(Transcribed page contents)
++++++++

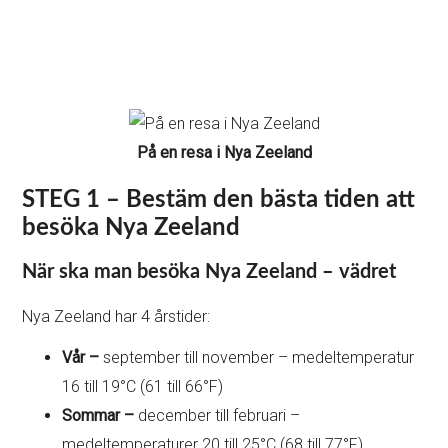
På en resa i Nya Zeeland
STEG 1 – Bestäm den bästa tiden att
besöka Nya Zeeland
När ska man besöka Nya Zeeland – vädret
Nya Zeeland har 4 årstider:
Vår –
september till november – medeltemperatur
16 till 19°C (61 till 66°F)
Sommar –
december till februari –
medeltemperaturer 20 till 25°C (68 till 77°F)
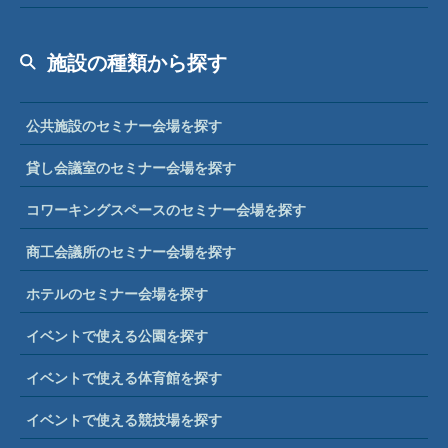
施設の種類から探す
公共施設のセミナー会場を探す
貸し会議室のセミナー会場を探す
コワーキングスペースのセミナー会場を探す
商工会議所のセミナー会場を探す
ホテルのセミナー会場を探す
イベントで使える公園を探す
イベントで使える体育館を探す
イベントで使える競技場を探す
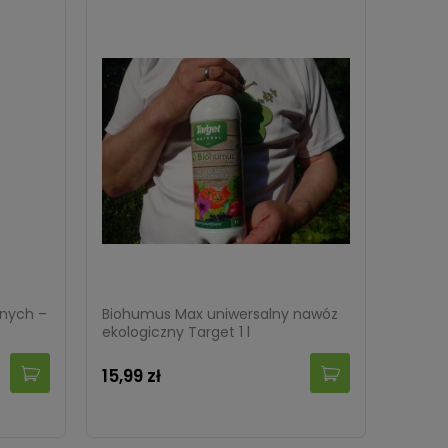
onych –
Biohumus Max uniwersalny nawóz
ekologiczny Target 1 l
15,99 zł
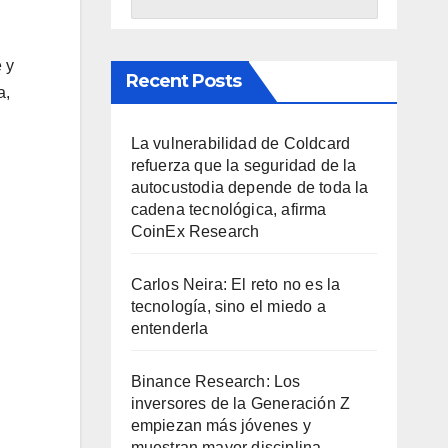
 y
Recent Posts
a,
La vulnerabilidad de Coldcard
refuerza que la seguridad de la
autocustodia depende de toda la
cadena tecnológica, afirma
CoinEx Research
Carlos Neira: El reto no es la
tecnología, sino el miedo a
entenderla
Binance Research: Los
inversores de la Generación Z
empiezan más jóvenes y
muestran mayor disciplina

++++++++

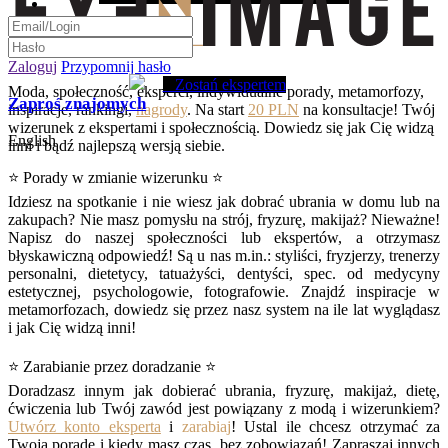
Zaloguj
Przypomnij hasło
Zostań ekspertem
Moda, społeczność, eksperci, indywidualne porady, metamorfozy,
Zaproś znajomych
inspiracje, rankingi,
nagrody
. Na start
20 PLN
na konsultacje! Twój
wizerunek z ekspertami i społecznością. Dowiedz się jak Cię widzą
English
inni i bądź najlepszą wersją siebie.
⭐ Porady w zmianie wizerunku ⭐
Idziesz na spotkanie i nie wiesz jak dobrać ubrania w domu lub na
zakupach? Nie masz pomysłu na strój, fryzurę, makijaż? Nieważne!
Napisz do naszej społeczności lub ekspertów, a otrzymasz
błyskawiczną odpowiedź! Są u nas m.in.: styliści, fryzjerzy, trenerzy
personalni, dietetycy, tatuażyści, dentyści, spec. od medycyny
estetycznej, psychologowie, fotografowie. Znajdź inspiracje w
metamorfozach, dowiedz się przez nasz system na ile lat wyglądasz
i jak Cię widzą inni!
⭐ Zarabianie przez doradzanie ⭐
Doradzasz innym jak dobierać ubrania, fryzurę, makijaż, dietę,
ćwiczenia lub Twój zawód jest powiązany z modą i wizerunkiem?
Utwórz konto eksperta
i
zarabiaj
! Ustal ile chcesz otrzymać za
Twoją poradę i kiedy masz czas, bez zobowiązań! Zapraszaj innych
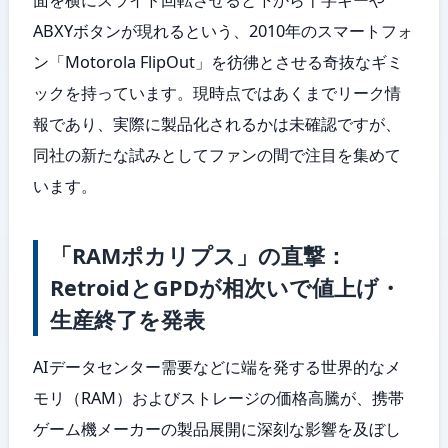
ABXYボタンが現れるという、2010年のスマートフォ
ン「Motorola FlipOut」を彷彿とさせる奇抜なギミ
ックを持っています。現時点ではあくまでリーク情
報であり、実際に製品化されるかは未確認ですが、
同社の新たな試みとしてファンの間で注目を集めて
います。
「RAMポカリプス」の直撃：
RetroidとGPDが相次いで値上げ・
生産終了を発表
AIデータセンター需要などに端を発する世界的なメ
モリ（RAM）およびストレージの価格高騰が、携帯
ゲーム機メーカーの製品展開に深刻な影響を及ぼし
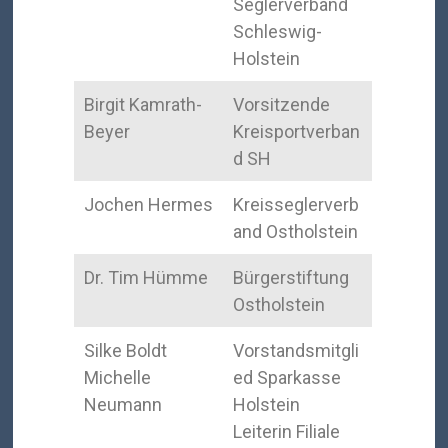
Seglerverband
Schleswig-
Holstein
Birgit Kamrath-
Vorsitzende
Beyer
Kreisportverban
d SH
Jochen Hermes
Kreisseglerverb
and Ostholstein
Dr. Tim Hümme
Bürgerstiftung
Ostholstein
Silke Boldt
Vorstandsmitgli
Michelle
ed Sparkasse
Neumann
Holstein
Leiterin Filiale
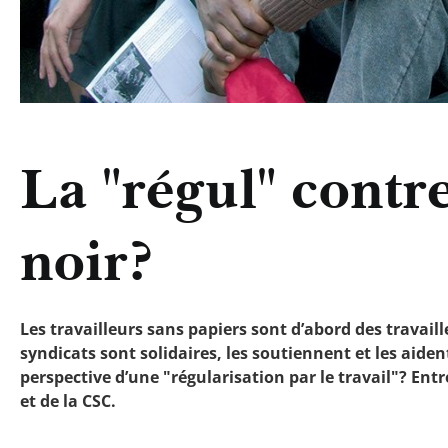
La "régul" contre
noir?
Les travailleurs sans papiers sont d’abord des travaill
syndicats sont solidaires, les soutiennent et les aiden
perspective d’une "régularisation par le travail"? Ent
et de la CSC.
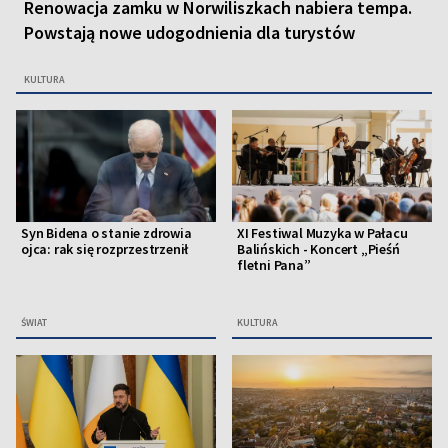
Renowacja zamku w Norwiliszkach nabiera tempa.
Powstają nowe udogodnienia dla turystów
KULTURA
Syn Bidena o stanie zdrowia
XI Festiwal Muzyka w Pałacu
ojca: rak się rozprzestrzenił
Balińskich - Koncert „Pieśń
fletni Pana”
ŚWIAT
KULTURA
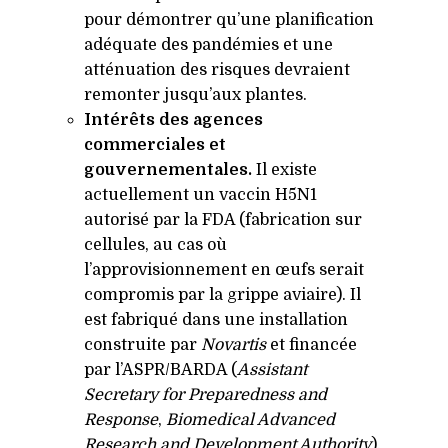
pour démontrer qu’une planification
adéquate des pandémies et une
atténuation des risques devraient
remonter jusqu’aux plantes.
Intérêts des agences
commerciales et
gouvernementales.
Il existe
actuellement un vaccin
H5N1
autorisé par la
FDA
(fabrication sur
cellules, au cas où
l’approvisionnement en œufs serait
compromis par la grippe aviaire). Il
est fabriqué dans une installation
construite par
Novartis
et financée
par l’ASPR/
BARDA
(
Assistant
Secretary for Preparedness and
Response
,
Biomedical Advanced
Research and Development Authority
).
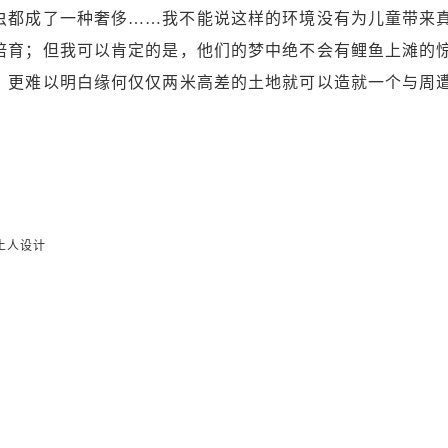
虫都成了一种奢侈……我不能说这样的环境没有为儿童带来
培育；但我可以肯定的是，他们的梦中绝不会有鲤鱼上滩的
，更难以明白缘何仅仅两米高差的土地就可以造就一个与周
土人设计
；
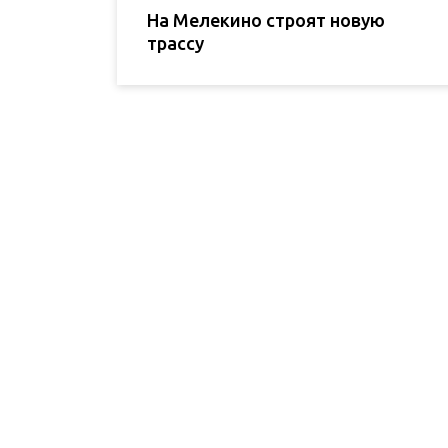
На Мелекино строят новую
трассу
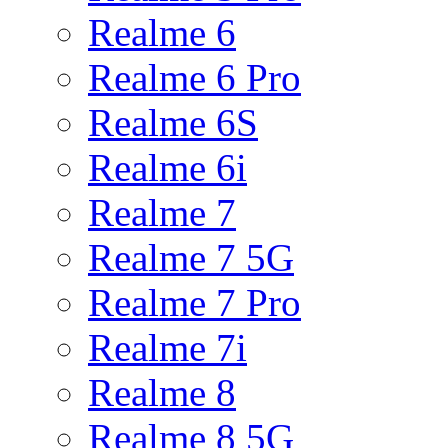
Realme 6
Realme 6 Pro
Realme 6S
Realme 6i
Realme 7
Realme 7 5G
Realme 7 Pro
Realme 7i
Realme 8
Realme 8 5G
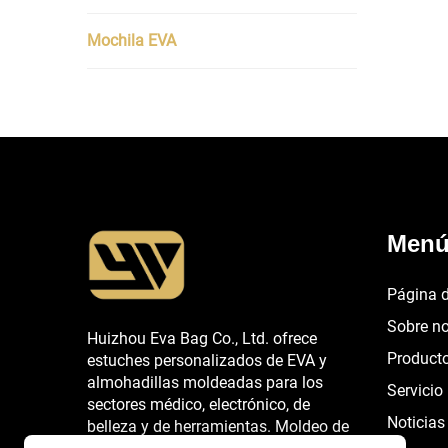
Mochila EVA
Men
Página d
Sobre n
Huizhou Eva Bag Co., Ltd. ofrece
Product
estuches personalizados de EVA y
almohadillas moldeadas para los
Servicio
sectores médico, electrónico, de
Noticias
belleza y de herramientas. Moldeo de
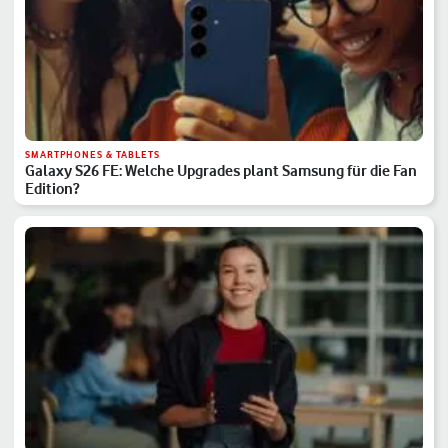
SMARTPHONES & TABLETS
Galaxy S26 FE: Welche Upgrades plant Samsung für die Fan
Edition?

++++++++

### Instructions to follow
Given the records above, reproduce precisely and only the lines between the line holding "CoinEx Research" and the line holding "muestran mayor disciplina", inclusive.

### Output of the exercise
CoinEx Research
Carlos Neira: El reto no es la
tecnología, sino el miedo a
entenderla
Binance Research: Los
inversores de la Generación Z
empiezan más jóvenes y
muestran mayor disciplina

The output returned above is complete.